Lorsque les très jeunes posent des questions typiques de l'adolescence, ils sont pris pour manque de respect, impudence ou mauvaise éducation. Il est important de se rappeler que ces enfants de 8 à 12 ans n'agissent pas seulement de cette façon, ils le ressentent réellement. Qu'on le veuille ou non, ils ont suffisamment d'informations et ont entendu d'autres cloches pour interroger leurs parents, et il est logique et compréhensible qu'ils le fassent.

Adolescence prolongée

Dans le surpeuplé , les comportements ambivalents de l'adolescence (vous êtes vieux pour certaines choses et petit pour d'autres) sont considérés comme de la paresse, de la paresse ou du confort. Ce jugement est également injuste.

Il faut se souvenir des conditions auxquelles ils sont confrontés: la prolongation du cycle de vie dont nous avons déjà parlé laisse trop d'adultes matures qui ne pensent pas à quitter leur emploi, empêchant ainsi le changement de rang. Les conditions dont un jeune a besoin pour soutenir un projet autonome sont de plus en plus grandes et difficiles à réaliser ; Un jeune de 25 ans (indépendamment de ses capacités et de son engagement) a peu de chances d'obtenir un emploi qui lui permette de subvenir à ses besoins sans sacrifier aucune chance de construire un avenir (sans parler du temps dont il a besoin pour profiter de sa vie).

Ainsi, les jeunes sont souvent confrontés au dilemme de quitter le domicile de leurs parents au prix d'abandonner leurs possibilités d'épargne ou d'y rester plus longtemps qu'ils ne le souhaiteraient (renforcer un comportement clairement adolescent) jusqu'à ce que de meilleures conditions existent.

La prise en compte de ces changements est essentielle pour ne pas s'opposer ou se confronter à nos enfants , étudiants et autres jeunes autour de nous. Peut-être pouvons-nous ainsi les accompagner nutritionnellement dans une étape qui, après tout, souffre plus que quiconque. Cela rendra, sans le chercher, notre passage à l'âge adulte plus supportable et moins solitaire.

Le temps de l'individu adulte

Compte tenu de ces facteurs, l' âge adulte commence bien sûr plus tard, mais il dure aussi beaucoup plus loin. Ce sera un processus long et laborieux pour construire un espace pour vivre avec une liberté personnelle authentique. Y compris encore et encore la nécessité de confronter cette identité armée de poussées à l'étape précédente.

La fameuse «crise des années 40» est aujourd'hui une crise beaucoup plus tardive: la crise des années 50, ou des années 60? Même si elle entraîne la même question: suis-je satisfait de cette vie que j'ai, de mon travail, de mon partenaire, avec mon avenir prévisible?

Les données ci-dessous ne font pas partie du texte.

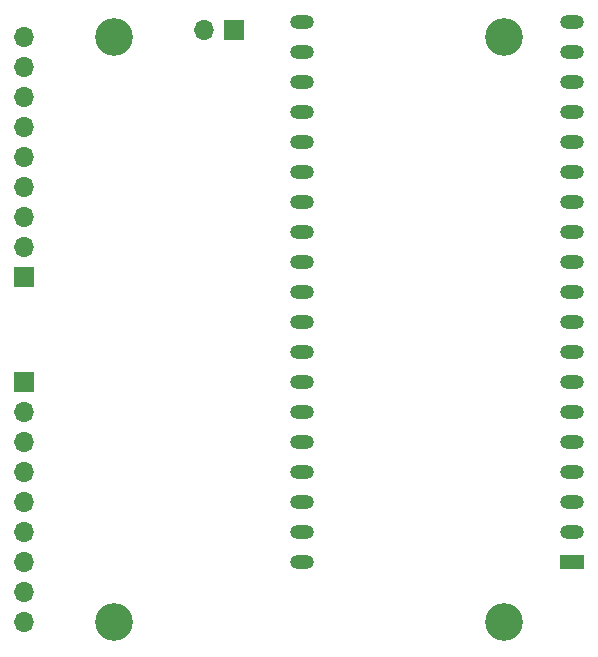
<source format=gbr>
%TF.GenerationSoftware,KiCad,Pcbnew,(5.1.9)-1*%
%TF.CreationDate,2021-06-26T09:10:03-04:00*%
%TF.ProjectId,AtariWiiWifi,41746172-6957-4696-9957-6966692e6b69,rev?*%
%TF.SameCoordinates,Original*%
%TF.FileFunction,Soldermask,Bot*%
%TF.FilePolarity,Negative*%
%FSLAX46Y46*%
G04 Gerber Fmt 4.6, Leading zero omitted, Abs format (unit mm)*
G04 Created by KiCad (PCBNEW (5.1.9)-1) date 2021-06-26 09:10:03*
%MOMM*%
%LPD*%
G01*
G04 APERTURE LIST*
%ADD10O,2.000000X1.200000*%
%ADD11R,2.000000X1.200000*%
%ADD12R,1.700000X1.700000*%
%ADD13O,1.700000X1.700000*%
%ADD14C,3.200000*%
G04 APERTURE END LIST*
D10*
%TO.C,U4*%
X151130000Y-115570000D03*
D11*
X173990000Y-115570000D03*
D10*
X151130000Y-113030000D03*
X173990000Y-113030000D03*
X151130000Y-110490000D03*
X173990000Y-110490000D03*
X151130000Y-107950000D03*
X173990000Y-107950000D03*
X151130000Y-105410000D03*
X173990000Y-105410000D03*
X151130000Y-102870000D03*
X173990000Y-102870000D03*
X151130000Y-100330000D03*
X173990000Y-100330000D03*
X151130000Y-97790000D03*
X173990000Y-97790000D03*
X151130000Y-95250000D03*
X173990000Y-95250000D03*
X151130000Y-92710000D03*
X173990000Y-92710000D03*
X151130000Y-90170000D03*
X173990000Y-90170000D03*
X151130000Y-87630000D03*
X173990000Y-87630000D03*
X151130000Y-85090000D03*
X173990000Y-85090000D03*
X151130000Y-82550000D03*
X173990000Y-82550000D03*
X151130000Y-80010000D03*
X173990000Y-80010000D03*
X151130000Y-77470000D03*
X173990000Y-77470000D03*
X151130000Y-74930000D03*
X173990000Y-74930000D03*
X151130000Y-72390000D03*
X173990000Y-72390000D03*
X151130000Y-69850000D03*
X173990000Y-69850000D03*
%TD*%
D12*
%TO.C,J2A1*%
X127635000Y-91440000D03*
D13*
X127635000Y-88900000D03*
X127635000Y-86360000D03*
X127635000Y-83820000D03*
X127635000Y-81280000D03*
X127635000Y-78740000D03*
X127635000Y-76200000D03*
X127635000Y-73660000D03*
X127635000Y-71120000D03*
%TD*%
D14*
%TO.C,REF\u002A\u002A*%
X135255000Y-71120000D03*
%TD*%
%TO.C,REF\u002A\u002A*%
X168275000Y-71120000D03*
%TD*%
%TO.C,REF\u002A\u002A*%
X135255000Y-120650000D03*
%TD*%
%TO.C,REF\u002A\u002A*%
X168275000Y-120650000D03*
%TD*%
D13*
%TO.C,J1A1*%
X127635000Y-120650000D03*
X127635000Y-118110000D03*
X127635000Y-115570000D03*
X127635000Y-113030000D03*
X127635000Y-110490000D03*
X127635000Y-107950000D03*
X127635000Y-105410000D03*
X127635000Y-102870000D03*
D12*
X127635000Y-100330000D03*
%TD*%
D13*
%TO.C,J4*%
X142875000Y-70485000D03*
D12*
X145415000Y-70485000D03*
%TD*%
M02*

</source>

Il est vrai que nombre de ces objectifs ou attentes sont toujours le résultat de mandats imposés par l'extérieur et c'est pourquoi nous devrions les rejeter (vous êtes assez vieux pour y penser ou vous ne devriez pas y penser à ce stade); Cependant, il y a certaines lignes que nous devrons franchir, tôt ou tard, afin de déployer tout notre potentiel en tant que personnes évitant d'être détenues en vivant des vies pauvres ou insatisfaisantes.

La prise de conscience inévitable de la fugacité de toute notre existence et de l'éphémère de la vie (quelle que soit sa durée) ne peut que nous conduire à une plus grande prise de conscience de la responsabilité de chacun dans ce monde partagé, et au plein engagement qu'un la vie qui vaut la peine d'être vécue nous demande chaque jour.